Boulant describes the location and history of the Tribunal’s premises (several famous events in French history occurred there) and the personalities of its judges, permanent jurors, and prosecution. These men fully bought into the Tribunal’s politico-revolutionary mission. One juror, Pierre-Nicolas-Louis Leroy, changed his surname to “Dix-Août” (August 10, the day the Convention stripped Louis of his powers) because he was so ashamed of his birthname (“Leroy”—“Le Roi”—the King), while the Tribunal’s registrar, Nicolas-Joseph Pâris, changed his surname to “Fabricius” to differentiate himself from the murderer of a popular revolutionary deputy. The various crimes under the Tribunal’s jurisdiction—passing information to foreign powers, bearing arms against French authority, and conspiracy—were all punishable by death. “Soyons terribles pour éviter le peuple de l’être,” said Danton—“we must be harsh so that the people need not.”

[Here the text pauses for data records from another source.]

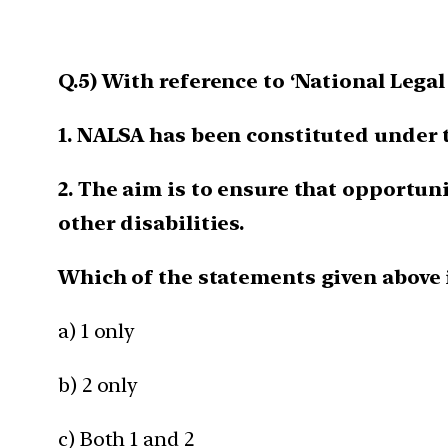
Q.5) With reference to ‘National Lega
1. NALSA has been constituted under t
2. The aim is to ensure that opportuni
other disabilities.
Which of the statements given above 
a) 1 only
b) 2 only
c) Both 1 and 2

It is grim but fascinating reading. In the chapter titled “The Revolution Devours its Children,” Boulant tells us of the increasing number of deputies, nominally protected by parliamentary immunity, who, after falling foul of the Convention, were denounced and arraigned for “complicity with enemies of liberty, equality and republican government.” In “Destroying Royalty,” he relates the trials of ancien régime figures like Marie-Antoinette, Louis XV’s aged former mistress Madame du Barry, and France’s most brilliant scientist, Antoine Lavoisier (whose judge allegedly told him that “The Republic has no need of scientists or chemists”). Boulant concludes Le Tribunal révolutionnaire by noting recent scholarship defending the Tribunal as a legitimate device to protect the young republic against its political enemies during a period of exceptional danger. But he then adds, importantly, that the Tribunal’s signature attributes—radical juries, trial by group, ad hominem charges, imaginary conspiracies, “yes or no” answers from defendants, the absence of defense counsel, and appeals to public opinion rather than evidence—unmistakably foreshadow the Stalinist show trials of the 1930s.
In concluding A New World Begins, Popkin tells us the French Revolution was “the laboratory in which all the possibilities of modern politics were tested for the first time.” Nevertheless, the ease with which the ideals of liberty, equality, and brotherhood, all drawn from Enlightenment thinking, were so quickly toppled by many of the same leaders who initially embraced them shows how easily subverted those concepts can be. Their fragility was increased even further by the spirit of the times. Never, Tocqueville said, had humanity been more pleased with itself, nor had so much faith in its own omnipotence—and, one might add, such appetite for change. How differently things might have been if, apart from Rousseau and the other Lumières, France’s revolutionary leaders had noted what Niccolò Machiavelli wrote: “we must bear in mind that nothing is more difficult to set up, more likely to fail, and more dangerous to manage than a new system.”
1 A New World Begins: The History of the French Revolution, by Jeremy D. Popkin; Basic Books, 640 pages, $35.
2 Crois ou meurs: Histoire incorrecte de la Révolution française, by Claude Quétel; Tallandier, 512 pages, €21.90.
3 Le Tribunal révolutionnaire: Punir les ennemis du peuple, by Antoine Boulant; Librairie Académique Perrin, 300 pages, €23.